TAREA BREVE 1
Indica cada línea de los registros que contenga la palabra "were" y cópiala. Se distingue entre mayúsculas y minúsculas.

TEXTO FUENTE
Lo peor de todo, sin embargo, fue contemplar la lenta erosión del compás moral de los Estados Unidos, la indiferencia de tantos norteamericanos ante el sufrimiento ajeno, la aceptación indolente de que no importaba si la guerra contra el terrorismo iba a matar a muchas víctimas inocentes, la automática demonización del enemigo como respuesta majadera a los ataques. Esa insensibilidad, ese desapego, me producía más miedo que los asaltos criminales contra Nueva York y Washington, me iba susurrando que tal vez, después de todo, el Chile de Pinochet no estaba tan lejos de los Estados Unidos.
Cada mañana leía las noticias en mi hogar en Carolina del Norte y cada mañana me sentía sobrecogido por el mismo vértigo. ¿Podría la plaga de la represión que yo había registrado en Chile repetirse otra vez más en este país del norte donde me había refugiado? ¿Era de veras tan fácil corromper a la democracia de los Estados Unidos? ¿Podían sus ciudadanos, presos del temor, ser manipulados tan descaradamente? La respuesta es que no, no va a ser, de hecho, tan fácil torcer el destino del pueblo norteamericano. A lo largo del último año, dondequiera que yo haya ido en este país, he descubierto un asombroso espíritu de resistencia, una ciudadanía movida por la esperanza y no por el espanto, una ola de activismo múltiple y creativo y plural que yo no había experimentado desde..., bueno, desde el año 1970, cuando mi país eligió como presidente a Salvador Allende, ese año en que mis compatriotas pacíficos y enardecidos proclamaron a los vientos de la historia que era posible construir el socialismo usando la democracia, que no era necesario aterrorizar ni perseguir a nuestros adversarios para liberarnos de la opresión.

TAREA BREVE 2
Reproduce palabra por palabra el fragmento del texto fuente que va de "Lo peor de todo, sin" a "los Estados Unidos.", ambos incluidos.

REGISTROS DE LA TAREA

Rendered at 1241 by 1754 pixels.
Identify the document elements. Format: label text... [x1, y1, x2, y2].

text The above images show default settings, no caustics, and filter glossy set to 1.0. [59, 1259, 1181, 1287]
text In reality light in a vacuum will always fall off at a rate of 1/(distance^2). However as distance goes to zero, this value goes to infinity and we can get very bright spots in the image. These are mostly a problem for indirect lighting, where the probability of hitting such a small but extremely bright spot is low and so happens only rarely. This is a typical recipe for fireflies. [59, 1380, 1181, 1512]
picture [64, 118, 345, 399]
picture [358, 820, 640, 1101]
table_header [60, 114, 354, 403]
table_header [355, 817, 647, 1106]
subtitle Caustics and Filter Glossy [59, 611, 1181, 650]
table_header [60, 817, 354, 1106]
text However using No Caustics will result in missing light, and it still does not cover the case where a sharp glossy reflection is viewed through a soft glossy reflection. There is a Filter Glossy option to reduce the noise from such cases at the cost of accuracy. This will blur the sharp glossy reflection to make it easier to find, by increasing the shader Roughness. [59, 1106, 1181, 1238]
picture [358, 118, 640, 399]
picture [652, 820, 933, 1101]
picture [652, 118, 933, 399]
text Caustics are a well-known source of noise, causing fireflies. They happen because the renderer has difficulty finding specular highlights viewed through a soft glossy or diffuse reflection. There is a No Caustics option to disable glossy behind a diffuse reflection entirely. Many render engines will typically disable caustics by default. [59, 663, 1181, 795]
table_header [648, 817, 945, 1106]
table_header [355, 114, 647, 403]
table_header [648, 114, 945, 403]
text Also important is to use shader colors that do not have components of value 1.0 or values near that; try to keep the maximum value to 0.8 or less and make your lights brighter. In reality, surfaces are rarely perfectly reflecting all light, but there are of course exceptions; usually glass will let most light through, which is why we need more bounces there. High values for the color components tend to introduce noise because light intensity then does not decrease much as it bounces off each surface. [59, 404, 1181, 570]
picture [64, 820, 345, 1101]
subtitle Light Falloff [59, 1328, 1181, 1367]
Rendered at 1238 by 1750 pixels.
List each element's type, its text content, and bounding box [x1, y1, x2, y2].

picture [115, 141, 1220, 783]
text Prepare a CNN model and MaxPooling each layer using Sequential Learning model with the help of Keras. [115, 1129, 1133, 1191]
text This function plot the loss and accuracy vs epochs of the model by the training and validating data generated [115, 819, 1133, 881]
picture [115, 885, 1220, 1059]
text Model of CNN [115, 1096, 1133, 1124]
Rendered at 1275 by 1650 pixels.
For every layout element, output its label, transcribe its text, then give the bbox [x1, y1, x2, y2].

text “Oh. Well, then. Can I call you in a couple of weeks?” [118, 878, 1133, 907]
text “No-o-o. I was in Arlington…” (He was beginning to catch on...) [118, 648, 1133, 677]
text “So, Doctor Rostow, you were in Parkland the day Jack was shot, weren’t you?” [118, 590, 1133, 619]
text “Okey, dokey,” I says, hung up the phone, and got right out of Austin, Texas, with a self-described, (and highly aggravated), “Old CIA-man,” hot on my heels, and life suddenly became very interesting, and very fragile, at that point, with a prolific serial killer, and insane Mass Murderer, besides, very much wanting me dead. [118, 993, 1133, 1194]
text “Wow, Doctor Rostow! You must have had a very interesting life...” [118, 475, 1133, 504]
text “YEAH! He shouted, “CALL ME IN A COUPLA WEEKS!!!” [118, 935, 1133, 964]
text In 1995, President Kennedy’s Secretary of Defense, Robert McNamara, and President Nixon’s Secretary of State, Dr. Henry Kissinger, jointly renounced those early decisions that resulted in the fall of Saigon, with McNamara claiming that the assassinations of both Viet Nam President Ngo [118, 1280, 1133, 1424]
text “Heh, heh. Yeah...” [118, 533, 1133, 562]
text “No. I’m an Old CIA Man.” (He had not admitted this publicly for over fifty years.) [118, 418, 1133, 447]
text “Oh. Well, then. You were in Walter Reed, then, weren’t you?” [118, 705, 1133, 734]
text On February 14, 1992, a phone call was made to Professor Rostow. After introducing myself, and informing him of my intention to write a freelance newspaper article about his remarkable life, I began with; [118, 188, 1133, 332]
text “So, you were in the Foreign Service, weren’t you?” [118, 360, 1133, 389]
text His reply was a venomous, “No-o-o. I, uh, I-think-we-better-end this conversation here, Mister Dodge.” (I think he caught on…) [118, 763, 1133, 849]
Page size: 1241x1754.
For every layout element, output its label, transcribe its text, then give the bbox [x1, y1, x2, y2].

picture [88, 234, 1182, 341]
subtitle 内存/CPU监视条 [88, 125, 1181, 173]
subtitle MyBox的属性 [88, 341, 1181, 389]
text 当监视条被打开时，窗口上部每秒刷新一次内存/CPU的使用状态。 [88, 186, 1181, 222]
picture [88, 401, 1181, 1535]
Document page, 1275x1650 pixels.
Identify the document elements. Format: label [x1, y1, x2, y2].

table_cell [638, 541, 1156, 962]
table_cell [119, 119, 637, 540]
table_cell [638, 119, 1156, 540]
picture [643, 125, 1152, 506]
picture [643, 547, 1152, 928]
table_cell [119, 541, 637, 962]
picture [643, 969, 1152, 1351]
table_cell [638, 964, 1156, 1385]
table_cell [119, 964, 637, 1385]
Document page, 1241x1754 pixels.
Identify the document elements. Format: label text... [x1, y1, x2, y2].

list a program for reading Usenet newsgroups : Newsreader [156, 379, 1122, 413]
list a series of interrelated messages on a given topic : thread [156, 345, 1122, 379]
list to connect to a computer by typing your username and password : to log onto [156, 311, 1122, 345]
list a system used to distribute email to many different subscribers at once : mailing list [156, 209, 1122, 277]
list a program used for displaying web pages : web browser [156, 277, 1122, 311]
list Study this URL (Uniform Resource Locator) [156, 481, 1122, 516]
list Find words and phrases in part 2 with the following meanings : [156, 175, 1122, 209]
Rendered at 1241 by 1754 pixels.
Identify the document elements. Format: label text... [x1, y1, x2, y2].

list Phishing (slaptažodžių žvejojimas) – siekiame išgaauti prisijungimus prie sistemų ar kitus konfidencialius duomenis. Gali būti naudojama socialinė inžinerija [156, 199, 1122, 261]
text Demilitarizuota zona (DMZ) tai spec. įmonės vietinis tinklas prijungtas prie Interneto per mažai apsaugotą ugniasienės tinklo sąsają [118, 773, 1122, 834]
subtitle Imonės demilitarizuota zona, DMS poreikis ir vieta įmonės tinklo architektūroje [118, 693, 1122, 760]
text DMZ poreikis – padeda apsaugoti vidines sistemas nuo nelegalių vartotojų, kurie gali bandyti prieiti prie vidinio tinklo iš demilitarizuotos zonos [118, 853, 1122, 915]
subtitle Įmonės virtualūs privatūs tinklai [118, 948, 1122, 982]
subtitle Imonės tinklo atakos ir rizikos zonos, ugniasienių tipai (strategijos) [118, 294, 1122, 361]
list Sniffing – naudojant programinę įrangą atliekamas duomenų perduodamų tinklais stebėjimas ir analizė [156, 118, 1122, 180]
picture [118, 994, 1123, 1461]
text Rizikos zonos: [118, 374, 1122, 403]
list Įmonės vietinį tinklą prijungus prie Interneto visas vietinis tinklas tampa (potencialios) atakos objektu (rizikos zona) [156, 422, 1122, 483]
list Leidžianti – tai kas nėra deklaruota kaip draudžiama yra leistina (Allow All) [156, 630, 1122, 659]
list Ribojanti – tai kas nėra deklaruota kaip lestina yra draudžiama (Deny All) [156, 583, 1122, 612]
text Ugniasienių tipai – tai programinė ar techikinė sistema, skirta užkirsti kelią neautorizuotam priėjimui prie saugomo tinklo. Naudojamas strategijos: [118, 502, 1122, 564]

SALIDA CORRECTA 1
text “So, Doctor Rostow, you were in Parkland the day Jack was shot, weren’t you?” [118, 590, 1133, 619]
text “Oh. Well, then. You were in Walter Reed, then, weren’t you?” [118, 705, 1133, 734]
text “So, you were in the Foreign Service, weren’t you?” [118, 360, 1133, 389]

SALIDA CORRECTA 2
Lo peor de todo, sin embargo, fue contemplar la lenta erosión del compás moral de los Estados Unidos, la indiferencia de tantos norteamericanos ante el sufrimiento ajeno, la aceptación indolente de que no importaba si la guerra contra el terrorismo iba a matar a muchas víctimas inocentes, la automática demonización del enemigo como respuesta majadera a los ataques. Esa insensibilidad, ese desapego, me producía más miedo que los asaltos criminales contra Nueva York y Washington, me iba susurrando que tal vez, después de todo, el Chile de Pinochet no estaba tan lejos de los Estados Unidos.